Burnout: Time to stop blaming the victims
Most surgeons today are familiar with professional burnout – in their colleagues, in surgical trainees, and perhaps, in themselves. But the understanding of burnout is evolving. The discussion is moving away from blaming physicians for their poor coping skills toward identifying the structural and organizational roots of burnout.
Burnout is a syndrome cause by work-related stress that features emotional exhaustion, depersonalization, and a decreased sense of personal accomplishment. A recent study of nearly 7,000 physicians using the Maslach Burnout Inventory found that 54.4% of those surveyed reported at least one symptom of burnout (Mayo Clin Proc. 2015 Dec;90[12]:1600-19). Other studies have found similar rates of burnout in the surgical specialties such as orthopedic, oncologic, cardiothoracic, and plastic surgery (JAMA Surg. 2014 Sep;149:948-53; Ann Surg Oncol 2011 May;18:1229-35; Internat J Cardiol. 2015 Jan 20;179:7-72; Aesthet Surg J. 2016 Sep 27. E-pub ahead of print).
,A new paradigm of burnout
The paradigm of burnout as a personal issue that can be managed by individual coping strategies is giving way to an understanding that the structural roots of burnout require the shared responsibility of individuals and their work organizations to solve the problem. A revised approach has emerged: Physician burnout as a symptom not of personal failure to cope, but of institutional failure to adapt to new circumstances in the health care milieu. The growing number of physicians employed in large group practices and medical centers has come with a whole array of management problems that are only beginning to be recognized, and burnout may be one of the most challenging.
Tait D. Shanafelt, MD, of the Mayo Foundation for Medical Education and Research, and John H. Noseworthy, MD, president and CEO of the Mayo Clinic, both in Rochester, Minn., have partnered to distill years of study and practice on the issue of burnout to a set of organizational strategies to tackle the problem and describe the Mayo Clinic experience. The study, “Executive Leadership and Physician Well-Being: Nine Organizational Strategies to Promote Engagement and Reduce Burnout” (Mayo Clin Proc. 2016 Nov 18. doi. org/10.1016/j.mayocp.2016.10.004) reverses the conventional “blame the victim” approach and identifies instead institutional responsibility to address burnout.
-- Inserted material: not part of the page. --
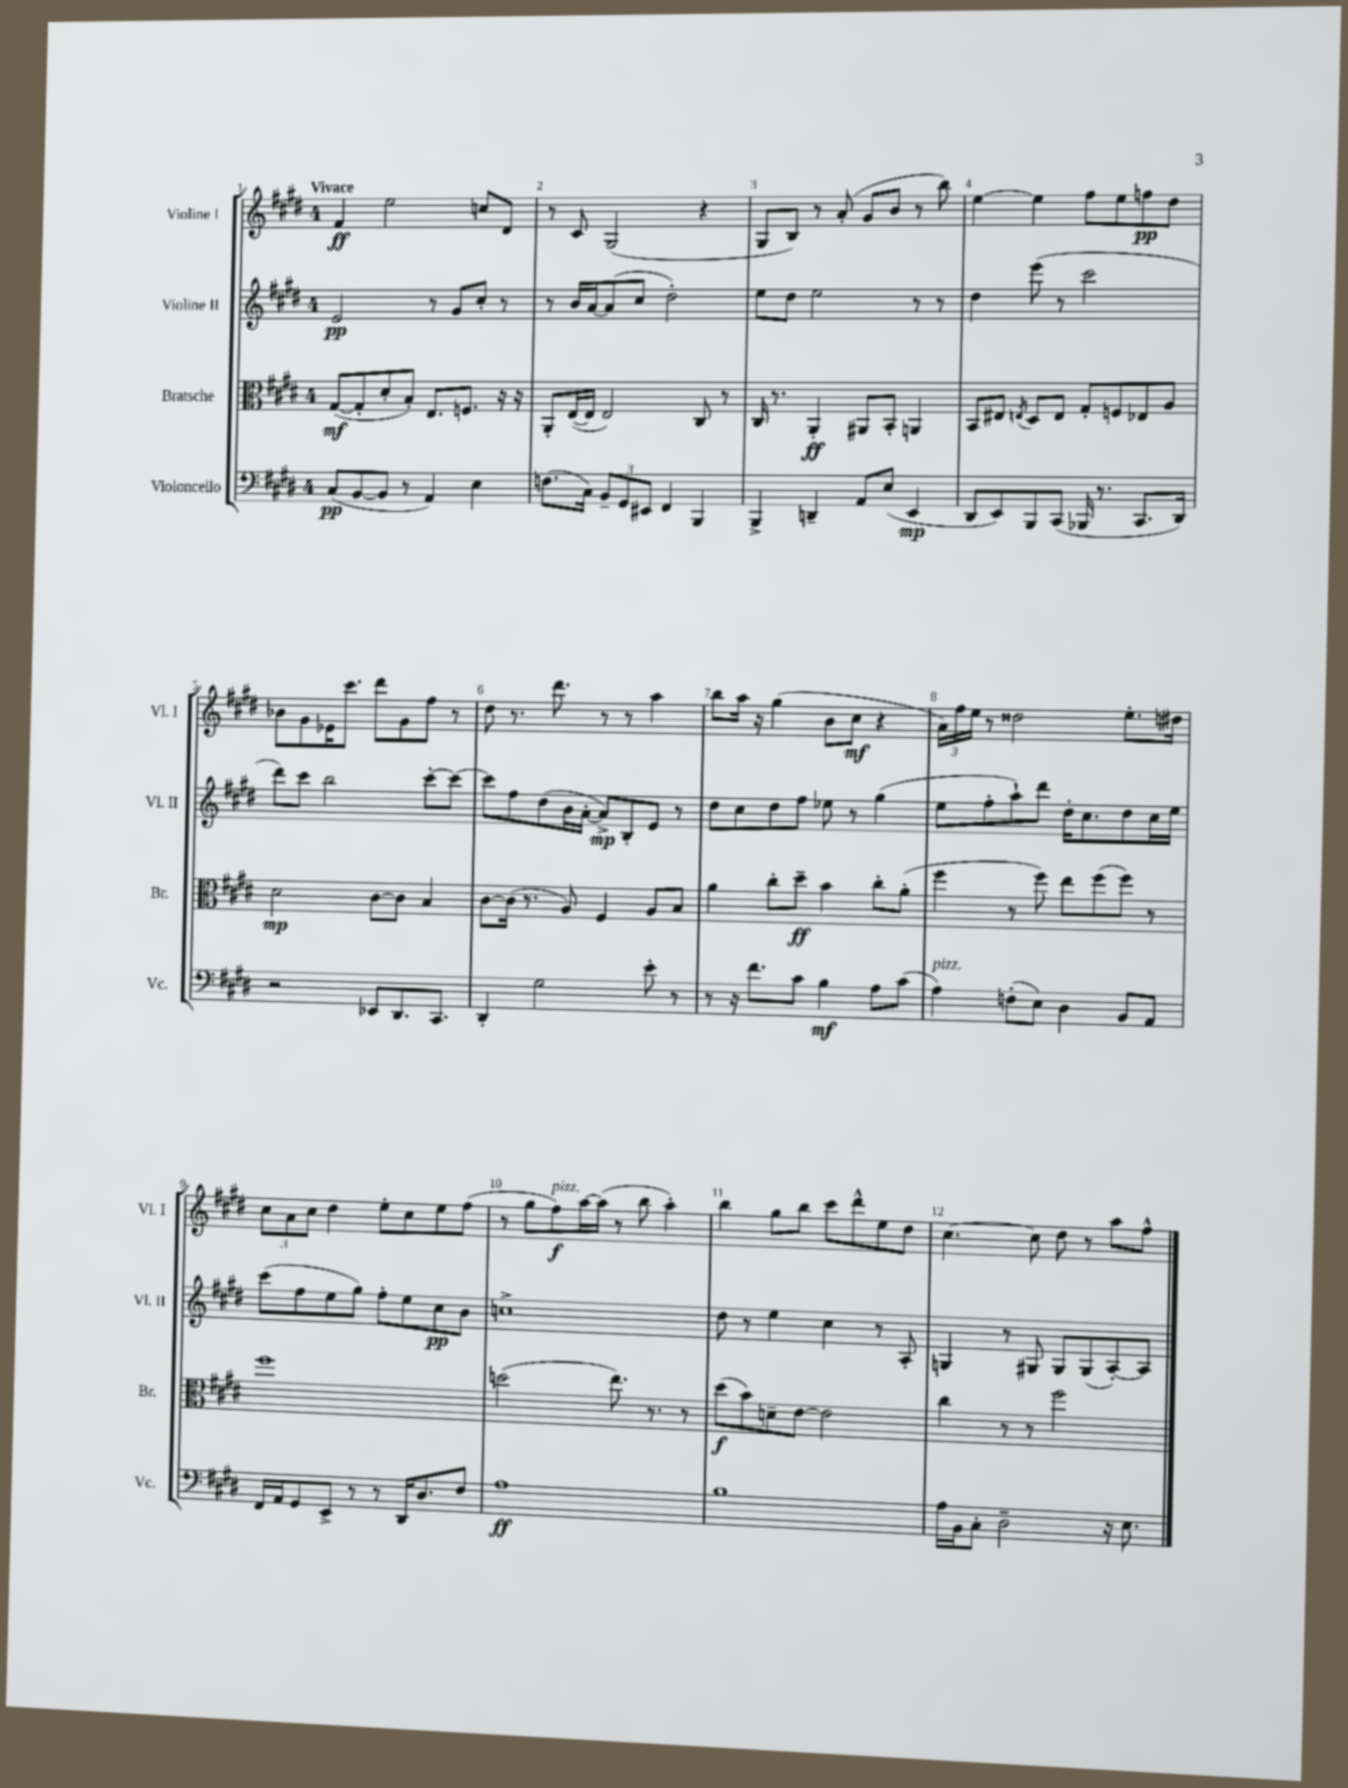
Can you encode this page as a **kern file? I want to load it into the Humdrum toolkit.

“Increasing evidence over the last 10 years demonstrating links to quality of care, productivity, and turnover have raised appreciation … by organizations that they have a substantial stake in this issue and that they control many of the factors that contribute to this problem,” said Dr. Shanafelt in an interview.
Unintended consequences of the individual solution
The focus on individual responsibility can have unintended consequences. A physician suffering from burnout can take action by leaving his or her job or cutting back. Staff turnover, a phenomenon closely tied to burnout, is costly and damaging to productivity and patient care (Physician Leadersh J. 2015 May-Jun;2[3]:22-5); Health Care Manage Rev. 2004;29[1]2-7). These personal strategies may help individuals cope but can end up harming the institution and the work life of other staff members. Physicians experiencing burnout in their own lives can trigger the same condition in their colleagues.
The Mayo paper by Dr. Shanafelt and Dr. Noseworthy states, “Mistakenly, most hospitals, medical centers, and practice groups operate under the framework that burnout and professional satisfaction are solely the responsibility of the individual physician. This frequently results in organizations pursuing a narrow list of ‘solutions’ that are unlikely to result in meaningful progress (e.g., stress management workshops and individual training in mindfulness/resilience). Such strategies neglect the organizational factors that are the primary drivers of physician burnout and are correctly viewed with skepticism by physicians as an insincere effort by the organization to address the problem.”
Organizational strategies to reduce burnout
Dr. Shanafelt and Dr. Noseworthy developed a list of nine organizational strategies that have been shown to reduce burnout among doctors. A critical piece of this approach is the accumulated evidence of the financial burden of burnout among physicians in health care institutions. The approach is based on an informed leadership that recognizes the costs of inaction, without which a systemic solution is unlikely to be achieved.
1. Naming the issue and assessing the problem
Acknowledgment of burnout as an institutional problem and meaningful measurement of physician well-being are the initial steps in tackling the problem. This requires a sincere commitment at the highest level of management to listen and to recognize what staff physicians are saying. “At Mayo Clinic, we have incorporated town halls, radio broadcasts, letters, and video interviews along with face-to-face meetings involving clinical divisions, work units, and small groups as formats or [by using] the CEO to reach the staff.” Assessing physician well-being and quality of work life using one or more of the many available tools has to be an ongoing “a barometer of organization health,” and not just a one-off, crisis management activity.